Albino Pirate rose up from behind the vehicle. "Maybe you could use a bell instead, sir. They're very loud, and you wouldn't need your engine to use it!"

"Don't help him, boy!" Phineas snapped, but it was too late.

"Goen!" the inventor exclaimed, clapping his hands. "Vy did I not sink of it in zee first place? How did you sink of it, Kind?"

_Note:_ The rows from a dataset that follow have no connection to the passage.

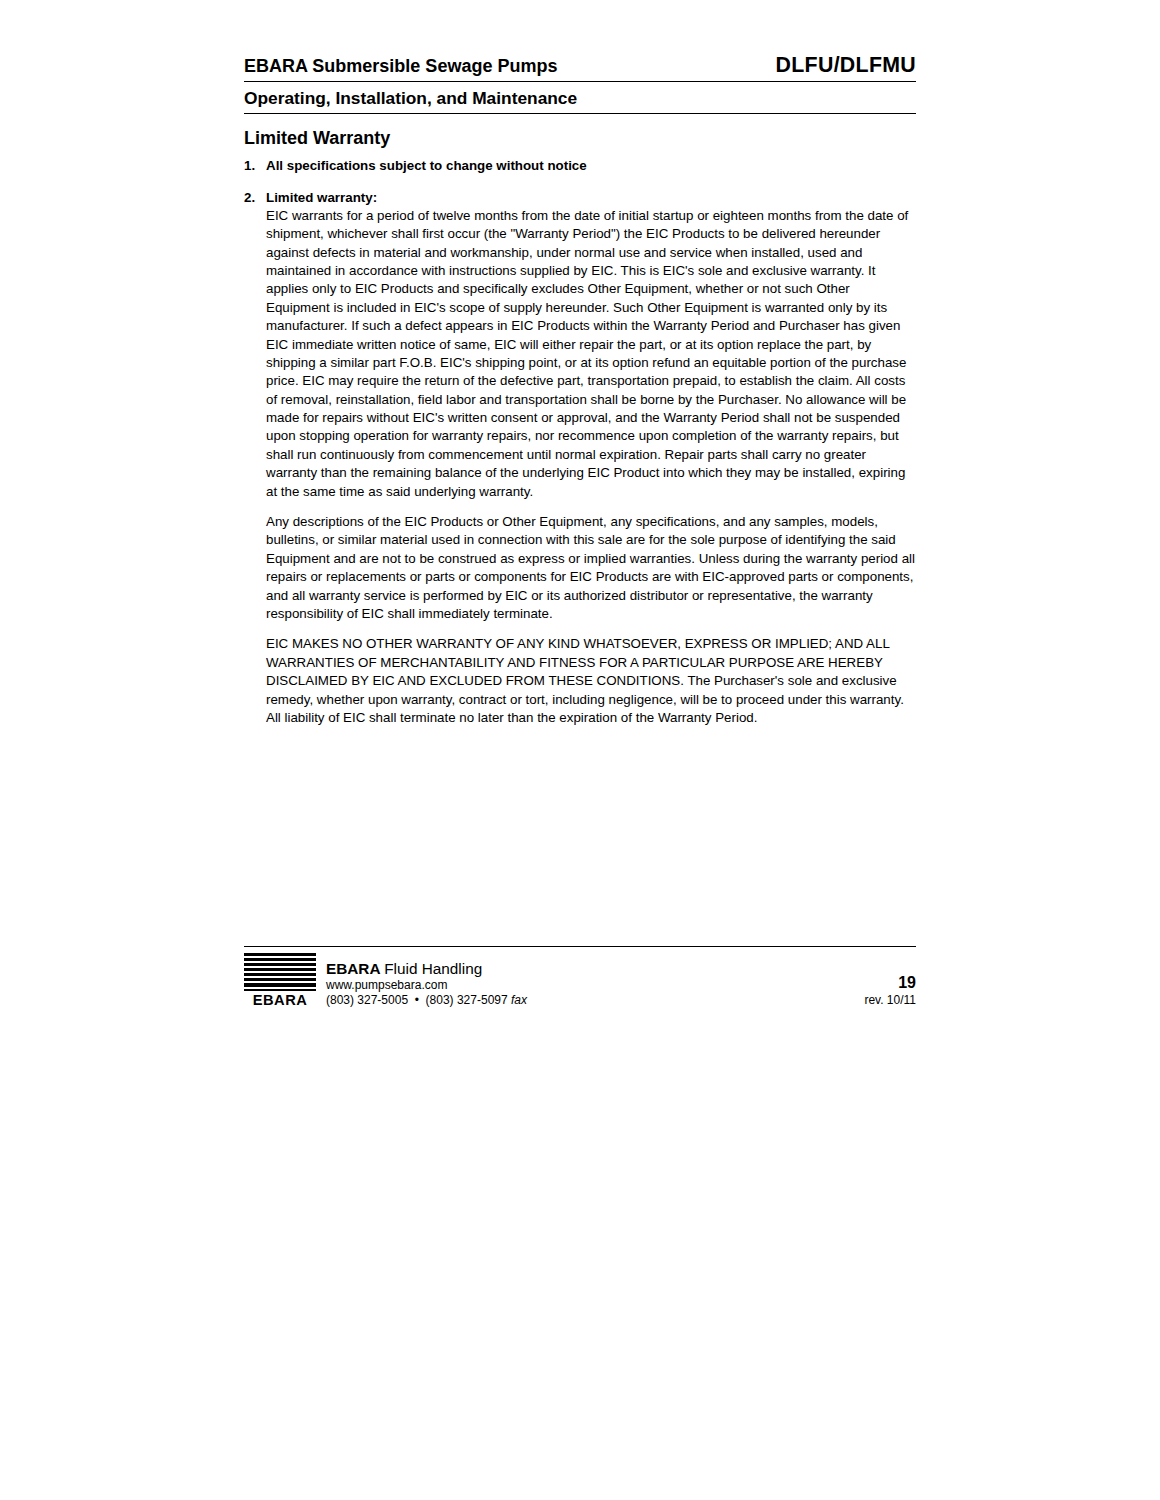EBARA Submersible Sewage Pumps
DLFU/DLFMU
Operating, Installation, and Maintenance
Limited Warranty
All specifications subject to change without notice
Limited warranty:
EIC warrants for a period of twelve months from the date of initial startup or eighteen months from the date of shipment, whichever shall first occur (the "Warranty Period") the EIC Products to be delivered hereunder against defects in material and workmanship, under normal use and service when installed, used and maintained in accordance with instructions supplied by EIC. This is EIC's sole and exclusive warranty. It applies only to EIC Products and specifically excludes Other Equipment, whether or not such Other Equipment is included in EIC's scope of supply hereunder. Such Other Equipment is warranted only by its manufacturer. If such a defect appears in EIC Products within the Warranty Period and Purchaser has given EIC immediate written notice of same, EIC will either repair the part, or at its option replace the part, by shipping a similar part F.O.B. EIC's shipping point, or at its option refund an equitable portion of the purchase price. EIC may require the return of the defective part, transportation prepaid, to establish the claim. All costs of removal, reinstallation, field labor and transportation shall be borne by the Purchaser. No allowance will be made for repairs without EIC's written consent or approval, and the Warranty Period shall not be suspended upon stopping operation for warranty repairs, nor recommence upon completion of the warranty repairs, but shall run continuously from commencement until normal expiration. Repair parts shall carry no greater warranty than the remaining balance of the underlying EIC Product into which they may be installed, expiring at the same time as said underlying warranty.
Any descriptions of the EIC Products or Other Equipment, any specifications, and any samples, models, bulletins, or similar material used in connection with this sale are for the sole purpose of identifying the said Equipment and are not to be construed as express or implied warranties. Unless during the warranty period all repairs or replacements or parts or components for EIC Products are with EIC-approved parts or components, and all warranty service is performed by EIC or its authorized distributor or representative, the warranty responsibility of EIC shall immediately terminate.
EIC MAKES NO OTHER WARRANTY OF ANY KIND WHATSOEVER, EXPRESS OR IMPLIED; AND ALL WARRANTIES OF MERCHANTABILITY AND FITNESS FOR A PARTICULAR PURPOSE ARE HEREBY DISCLAIMED BY EIC AND EXCLUDED FROM THESE CONDITIONS. The Purchaser's sole and exclusive remedy, whether upon warranty, contract or tort, including negligence, will be to proceed under this warranty. All liability of EIC shall terminate no later than the expiration of the Warranty Period.
EBARA
EBARA Fluid Handling
www.pumpsebara.com
(803) 327-5005 • (803) 327-5097 fax
19
rev. 10/11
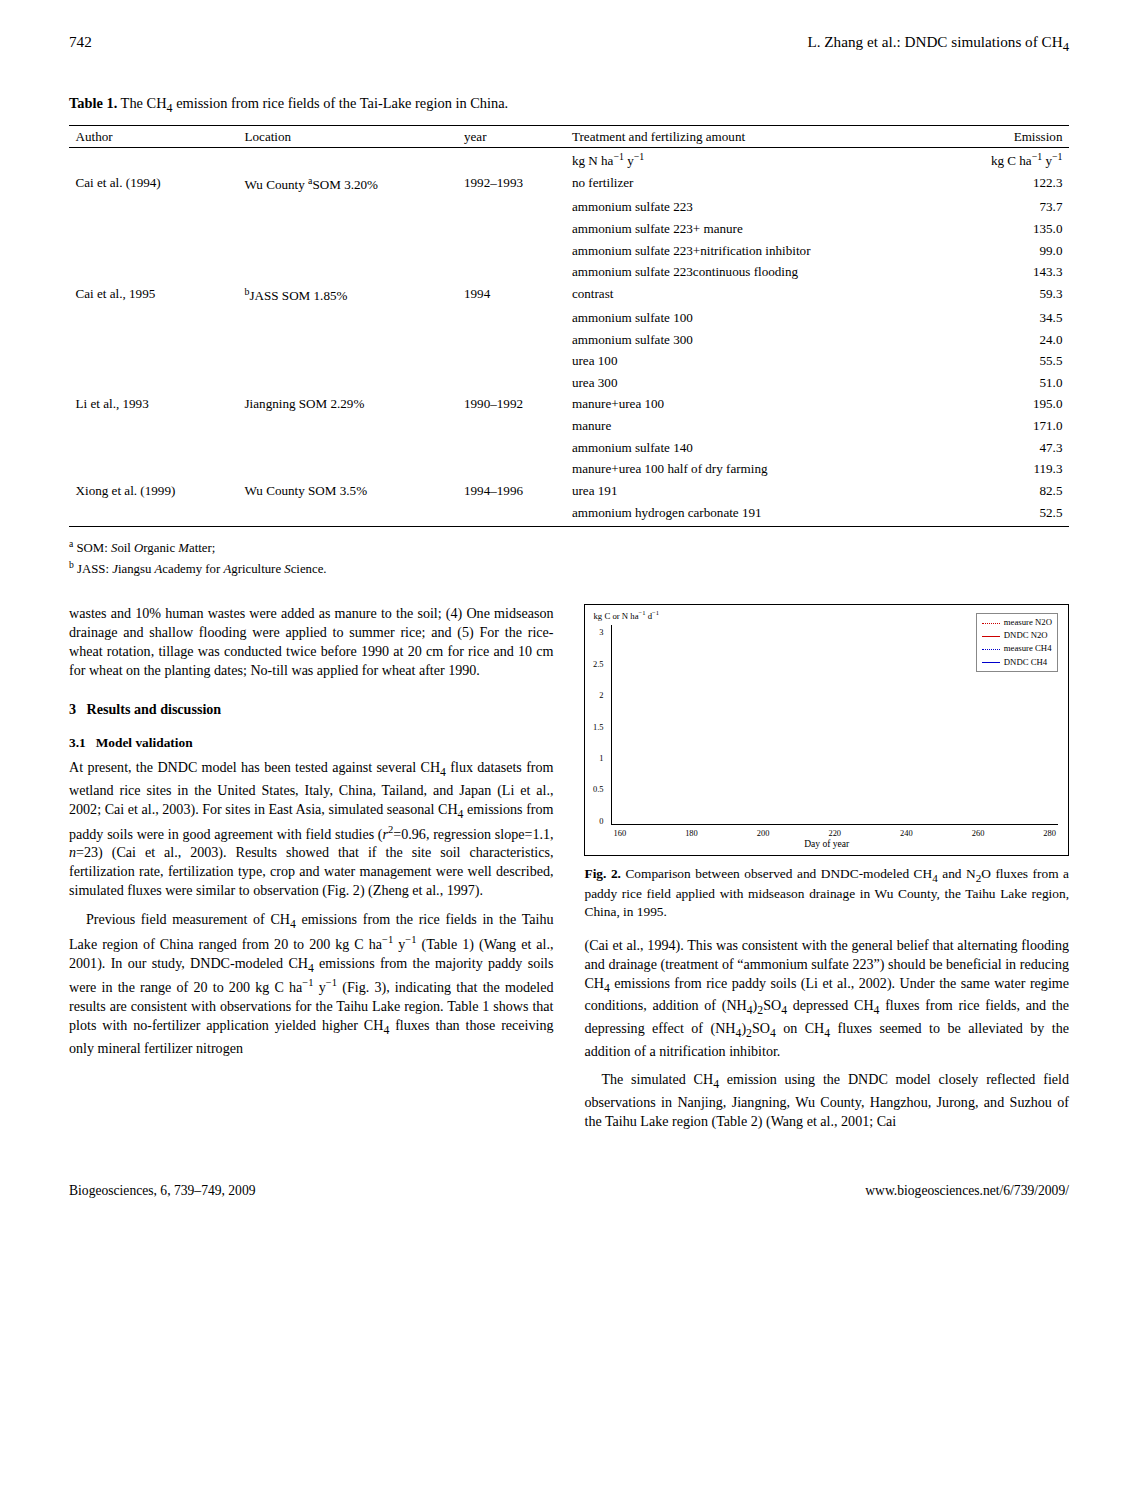742
L. Zhang et al.: DNDC simulations of CH4
Table 1. The CH4 emission from rice fields of the Tai-Lake region in China.
| Author | Location | year | Treatment and fertilizing amount | Emission |
| --- | --- | --- | --- | --- |
| | | | kg N ha −1 y −1 | kg C ha −1 y −1 |
| Cai et al. (1994) | Wu County a SOM 3.20% | 1992–1993 | no fertilizer | 122.3 |
| | | | ammonium sulfate 223 | 73.7 |
| | | | ammonium sulfate 223+ manure | 135.0 |
| | | | ammonium sulfate 223+nitrification inhibitor | 99.0 |
| | | | ammonium sulfate 223continuous flooding | 143.3 |
| Cai et al., 1995 | b JASS SOM 1.85% | 1994 | contrast | 59.3 |
| | | | ammonium sulfate 100 | 34.5 |
| | | | ammonium sulfate 300 | 24.0 |
| | | | urea 100 | 55.5 |
| | | | urea 300 | 51.0 |
| Li et al., 1993 | Jiangning SOM 2.29% | 1990–1992 | manure+urea 100 | 195.0 |
| | | | manure | 171.0 |
| | | | ammonium sulfate 140 | 47.3 |
| | | | manure+urea 100 half of dry farming | 119.3 |
| Xiong et al. (1999) | Wu County SOM 3.5% | 1994–1996 | urea 191 | 82.5 |
| | | | ammonium hydrogen carbonate 191 | 52.5 |
a SOM: Soil Organic Matter;
b JASS: Jiangsu Academy for Agriculture Science.
wastes and 10% human wastes were added as manure to the soil; (4) One midseason drainage and shallow flooding were applied to summer rice; and (5) For the rice-wheat rotation, tillage was conducted twice before 1990 at 20 cm for rice and 10 cm for wheat on the planting dates; No-till was applied for wheat after 1990.
3 Results and discussion
3.1 Model validation
At present, the DNDC model has been tested against several CH4 flux datasets from wetland rice sites in the United States, Italy, China, Tailand, and Japan (Li et al., 2002; Cai et al., 2003). For sites in East Asia, simulated seasonal CH4 emissions from paddy soils were in good agreement with field studies (r2=0.96, regression slope=1.1, n=23) (Cai et al., 2003). Results showed that if the site soil characteristics, fertilization rate, fertilization type, crop and water management were well described, simulated fluxes were similar to observation (Fig. 2) (Zheng et al., 1997).
Previous field measurement of CH4 emissions from the rice fields in the Taihu Lake region of China ranged from 20 to 200 kg C ha−1 y−1 (Table 1) (Wang et al., 2001). In our study, DNDC-modeled CH4 emissions from the majority paddy soils were in the range of 20 to 200 kg C ha−1 y−1 (Fig. 3), indicating that the modeled results are consistent with observations for the Taihu Lake region. Table 1 shows that plots with no-fertilizer application yielded higher CH4 fluxes than those receiving only mineral fertilizer nitrogen
kg C or N ha−1 d−1
measure N2O
DNDC N2O
measure CH4
DNDC CH4
3
2.5
2
1.5
1
0.5
0
160
180
200
220
240
260
280
Day of year
Fig. 2. Comparison between observed and DNDC-modeled CH4 and N2O fluxes from a paddy rice field applied with midseason drainage in Wu County, the Taihu Lake region, China, in 1995.
(Cai et al., 1994). This was consistent with the general belief that alternating flooding and drainage (treatment of “ammonium sulfate 223”) should be beneficial in reducing CH4 emissions from rice paddy soils (Li et al., 2002). Under the same water regime conditions, addition of (NH4)2SO4 depressed CH4 fluxes from rice fields, and the depressing effect of (NH4)2SO4 on CH4 fluxes seemed to be alleviated by the addition of a nitrification inhibitor.
The simulated CH4 emission using the DNDC model closely reflected field observations in Nanjing, Jiangning, Wu County, Hangzhou, Jurong, and Suzhou of the Taihu Lake region (Table 2) (Wang et al., 2001; Cai
Biogeosciences, 6, 739–749, 2009
www.biogeosciences.net/6/739/2009/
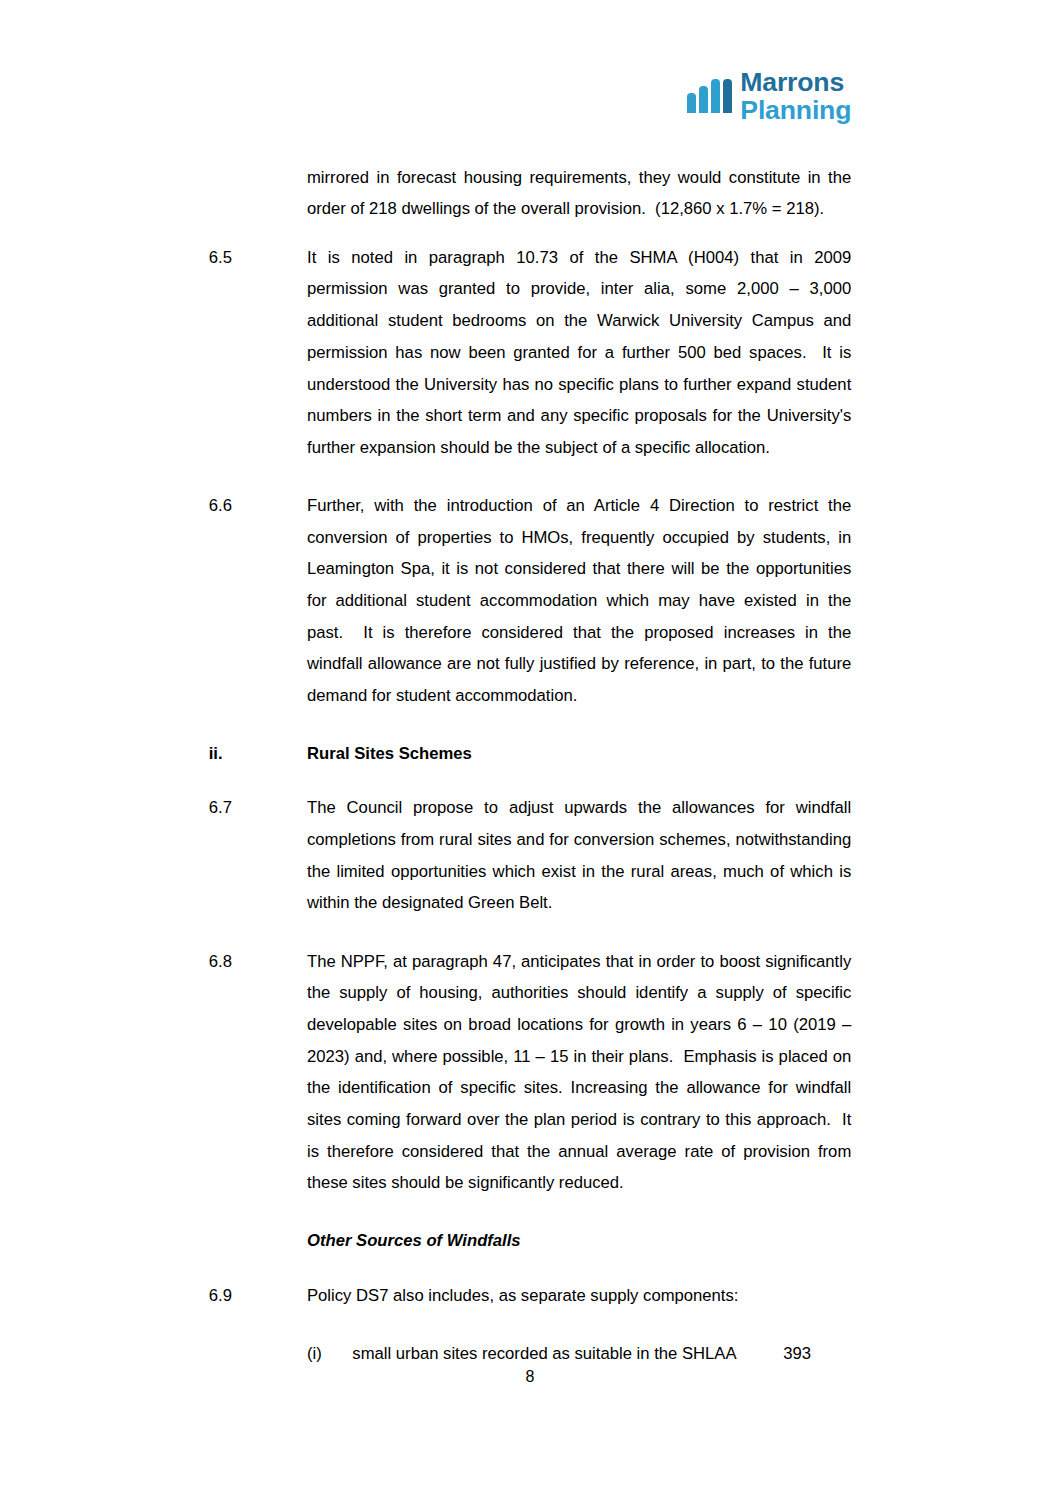Marrons
Planning
mirrored in forecast housing requirements, they would constitute in the order of 218 dwellings of the overall provision. (12,860 x 1.7% = 218).
6.5
It is noted in paragraph 10.73 of the SHMA (H004) that in 2009 permission was granted to provide, inter alia, some 2,000 – 3,000 additional student bedrooms on the Warwick University Campus and permission has now been granted for a further 500 bed spaces. It is understood the University has no specific plans to further expand student numbers in the short term and any specific proposals for the University's further expansion should be the subject of a specific allocation.
6.6
Further, with the introduction of an Article 4 Direction to restrict the conversion of properties to HMOs, frequently occupied by students, in Leamington Spa, it is not considered that there will be the opportunities for additional student accommodation which may have existed in the past. It is therefore considered that the proposed increases in the windfall allowance are not fully justified by reference, in part, to the future demand for student accommodation.
ii.
Rural Sites Schemes
6.7
The Council propose to adjust upwards the allowances for windfall completions from rural sites and for conversion schemes, notwithstanding the limited opportunities which exist in the rural areas, much of which is within the designated Green Belt.
6.8
The NPPF, at paragraph 47, anticipates that in order to boost significantly the supply of housing, authorities should identify a supply of specific developable sites on broad locations for growth in years 6 – 10 (2019 – 2023) and, where possible, 11 – 15 in their plans. Emphasis is placed on the identification of specific sites. Increasing the allowance for windfall sites coming forward over the plan period is contrary to this approach. It is therefore considered that the annual average rate of provision from these sites should be significantly reduced.
Other Sources of Windfalls
6.9
Policy DS7 also includes, as separate supply components:
(i)
small urban sites recorded as suitable in the SHLAA
393
8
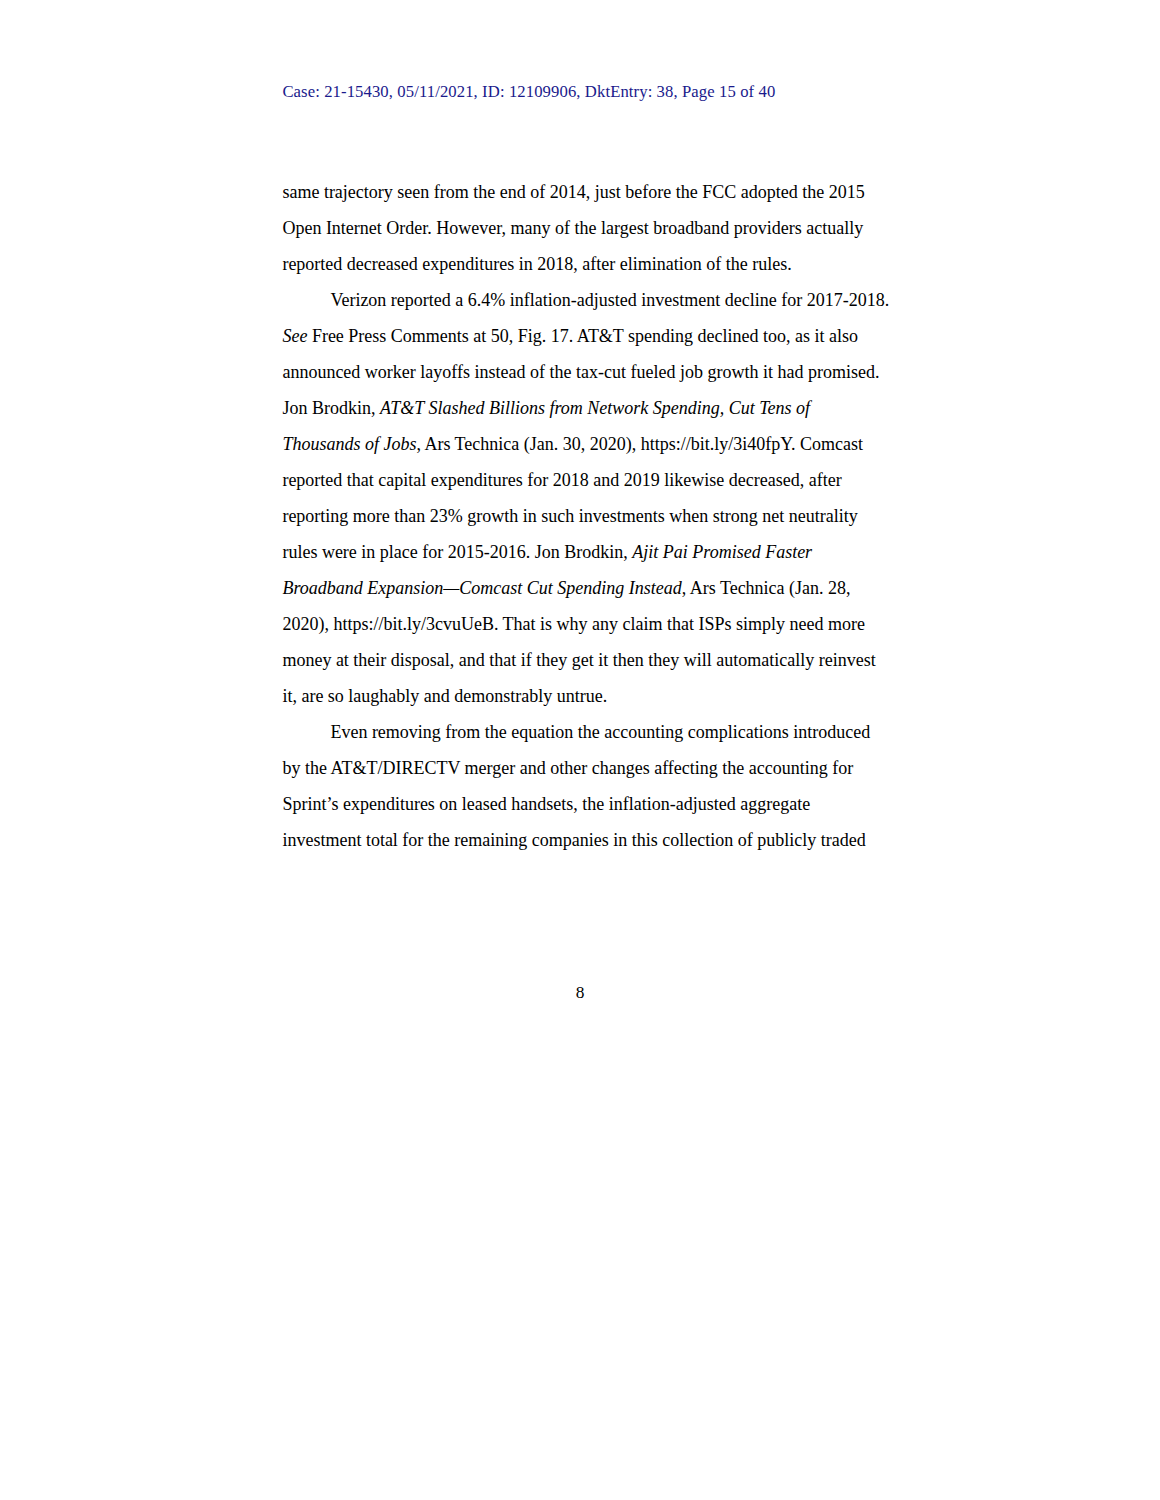Case: 21-15430, 05/11/2021, ID: 12109906, DktEntry: 38, Page 15 of 40
same trajectory seen from the end of 2014, just before the FCC adopted the 2015 Open Internet Order. However, many of the largest broadband providers actually reported decreased expenditures in 2018, after elimination of the rules.
Verizon reported a 6.4% inflation-adjusted investment decline for 2017-2018. See Free Press Comments at 50, Fig. 17. AT&T spending declined too, as it also announced worker layoffs instead of the tax-cut fueled job growth it had promised. Jon Brodkin, AT&T Slashed Billions from Network Spending, Cut Tens of Thousands of Jobs, Ars Technica (Jan. 30, 2020), https://bit.ly/3i40fpY. Comcast reported that capital expenditures for 2018 and 2019 likewise decreased, after reporting more than 23% growth in such investments when strong net neutrality rules were in place for 2015-2016. Jon Brodkin, Ajit Pai Promised Faster Broadband Expansion—Comcast Cut Spending Instead, Ars Technica (Jan. 28, 2020), https://bit.ly/3cvuUeB. That is why any claim that ISPs simply need more money at their disposal, and that if they get it then they will automatically reinvest it, are so laughably and demonstrably untrue.
Even removing from the equation the accounting complications introduced by the AT&T/DIRECTV merger and other changes affecting the accounting for Sprint’s expenditures on leased handsets, the inflation-adjusted aggregate investment total for the remaining companies in this collection of publicly traded
8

Albino Pirate shrugged. "It reminds me of the engine that makes our boat go on land. Captain says we shouldn't make it too tired or it wouldn't work anymore."

Wechsler's eyes bugged out. "You haf a boat zat sails on land?"

"The captain does, and I'm part of his crew, so I suppose I do."

"Do tell me of it!"

"Well, there's an engine like yours belowdecks that hooked up to these wheels, and when you press a button, the wheels come out the bottom and when you press another button..."

Wechsler grabbed some paper and pencils and started to scribble, while Phineas and Jennifer grabbed Beatrice and slowly backed towards the barn door. Sheriff Hedley stayed where he was, watching the boy and the contraptionist chatter on. "Say, Doc?" he asked. "Weren't you goin' on 'bout wantin' a helper? 'Cause this boy here...what was your name?"

"Albino Pirate."

"He's lost his folks, y'see, an' he needs someplace to stay awhile. You ain't too busy, so...?"


Wechsler looked the boy over. "Vat can you do vell, Kind?"

"I can swab and fetch things, and Captain says I'm a source of morale. Whatever that means. Might I be allowed to keep Polly?" he added, picking up the dodo.

"Of course you may! Let us see, vee shall haf to make some room in zee loft..."

"I'll leave y'all to it, then," Sheriff Hedley said. He saw that the Winters clan had already fled when he turned around, and for the first time that day, he cracked a smile.

"Two undesirables!" Phineas muttered under his breath as the trio trudged up the path to their mansion on the hill. "And under the same roof...!"

"I think it's nice," said Beatrice.

Phineas grabbed her ear and pulled her along by it. "You're not to see him again. Either of you."

"Do as Uncle says, Beatrice," Jennifer said. Rage was quietly stewing within her as she looked down at her dress again. Father will be hearing about this in great detail.